Introduction
Endometriosis staging tools have undergone forty years of evolution and multiple iterations, however none has yet gained universal acceptance. The proposed utility of an endometriosis staging tool is also not universally agreed. It is acknowledged that endometriosis staging has an important role in stratifying the disease for research purposes (1), predicting surgical complexity and potentially having a utility with reimbursement (2). Ideally, assignment of an endometriosis stage might be useful in communicating clinically relevant disease severity. To date this has not been achieved. Survey data suggests that most users of existing endometriosis staging tools site a lack of clinical relevance as the main limitation, and would welcome a new tool (3).
The first attempt at classifying endometriosis was published in Lockyer’s book “Fibroids and allied tumors”, in 1918 (4). Since then, the most well-known and widely utilised staging system has been the revised American Society for Reproductive Medicine (rASRM) classification. The system was first published by the ASRM in 1979 (5) and has undergone two revisions, the latest in 1996 (6, 7). Endometriosis is notorious for poor correlation between disease burden and symptomatology. This phenomenon has made it difficult to develop a classification system that predicts clinical outcomes relevant to the patient, which is one of many criticisms of the rASRM staging system (8). It does not correlate with pain, quality of life, fertility or treatment outcomes (8, 9). In addition, it has been criticised for failing to address deep endometriosis and retroperitoneal structures (8, 9). It is arguably time-consuming and cumbersome to use. It’s usefulness is further challenged by the fact that poor interobserver variability has been demonstrated (10).
The three best known attempts at improving the rASRM system have been #Enzian, the Endometriosis Fertility Index (EFI) and the 2021 AAGL Endometriosis Classification. The #Enzian classification system, most recently updated in 2021 (11) after several iterations (12, 13), was originally designed to complement the rASRM system and address deep endometriosis (14). The latest edition is more comprehensive and designed to stand alone encompassing both deep disease, superficial endometriosis and adhesions (11). #Enzian does not result in a global severity stage. Rather, it maps disease in seven separate anatomical domains. It is therefore difficult to quantifiably compare #Enzian to any staging tool.

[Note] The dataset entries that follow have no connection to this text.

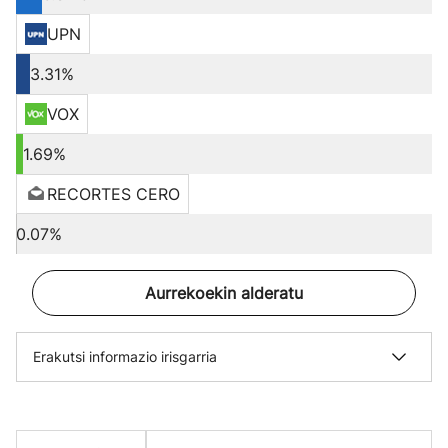
UPN
3.31%
VOX
1.69%
RECORTES CERO
0.07%
Aurrekoekin alderatu
Erakutsi informazio irisgarria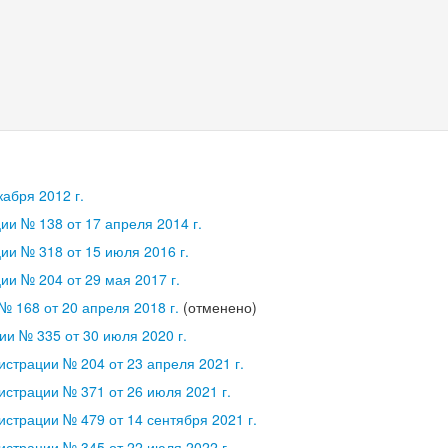
абря 2012 г.
и № 138 от 17 апреля 2014 г.
и № 318 от 15 июля 2016 г.
и № 204 от 29 мая 2017 г.
 168 от 20 апреля 2018 г.
(отменено)
и № 335 от 30 июля 2020 г.
страции № 204 от 23 апреля 2021 г.
страции № 371 от 26 июля 2021 г.
страции № 479 от 14 сентября 2021 г.
страции № 345 от 22 июля 2022 г.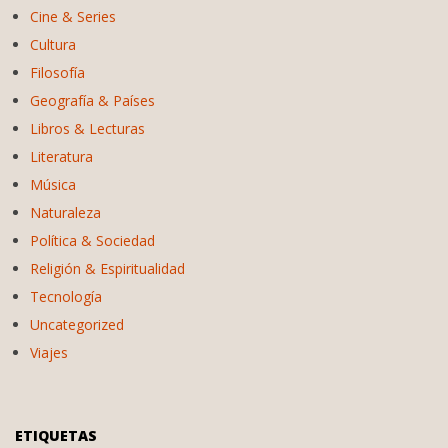
Cine & Series
Cultura
Filosofía
Geografía & Países
Libros & Lecturas
Literatura
Música
Naturaleza
Política & Sociedad
Religión & Espiritualidad
Tecnología
Uncategorized
Viajes
ETIQUETAS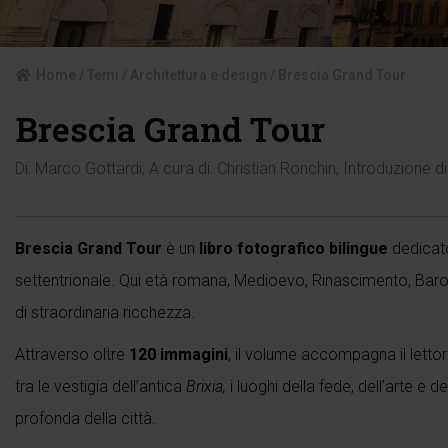
Home
/
Temi
/
Architettura e design
/ Brescia Grand Tour
Brescia Grand Tour
Di:
Marco Gottardi
; A cura di:
Christian Ronchin
; Introduzione di
Brescia Grand Tour
è un
libro fotografico bilingue
dedicato 
settentrionale. Qui età romana, Medioevo, Rinascimento, Ba
di straordinaria ricchezza.
Attraverso oltre
120 immagini
, il volume accompagna il lettore
tra le vestigia dell’antica
Brixia,
i luoghi della fede, dell’arte e 
profonda della città.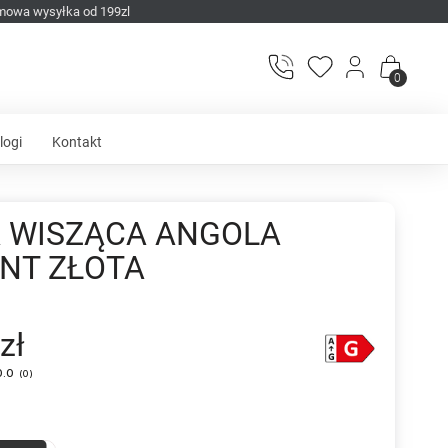
mowa wysyłka od 199zl
0
logi
Kontakt
 WISZĄCA ANGOLA
NT ZŁOTA
zł
0.0
(
0
)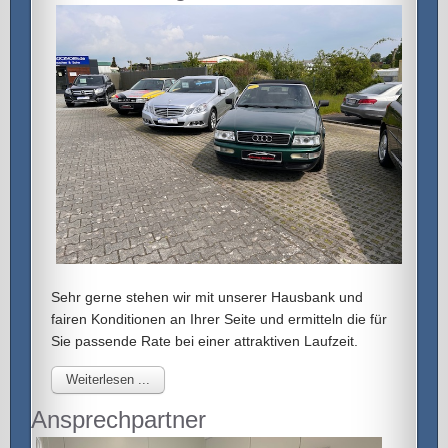
Sehr gerne stehen wir mit unserer Hausbank und
fairen Konditionen an Ihrer Seite und ermitteln die für
Sie passende Rate bei einer attraktiven Laufzeit.
Weiterlesen ...
Ansprechpartner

The EFI is a scoring tool that aims to predict pregnancy rates in individuals with endometriosis (15). It incorporates three components: surgical findings in the form of the rASRM, a functional score of the tubes and ovaries and clinical factors such as age, duration of infertility and previous pregnancy. A recent metanalysis of seventeen studies found the EFI performs well at predicting spontaneous pregnancy rates (16). The tool has also demonstrated good inter-observer agreement (17). Most disagreements in EFI occurred on account of differences in the rASRM score component, suggesting the tool might be amenable to improvement by replacing rASRM with another global staging system.
The “2021 AAGL Endometriosis Classification” staging system, henceforth referred to as the AAGL system, like its predecessor the rASRM, is a points-based staging system (2). A table of anatomical and pathological laparoscopic findings are listed which generate corresponding points, directly proportionate to disease severity. The total point score is then applied to thresholds that determine surgical complexity stages 1 to 4. A large prospective trial demonstrated a high concordance between the AAGL stage and surgical complexity, superior to the rASRM when compared head-to-head (2). Correlation with pain and fertility was also demonstrated, again, superior to the rASRM (2). To our knowledge, this staging system has yet to be externally validated in terms of its stated purpose as a diagnostic tool for predicting surgical complexity. Our objective is to externally validate the diagnostic test performance of the AAGL system.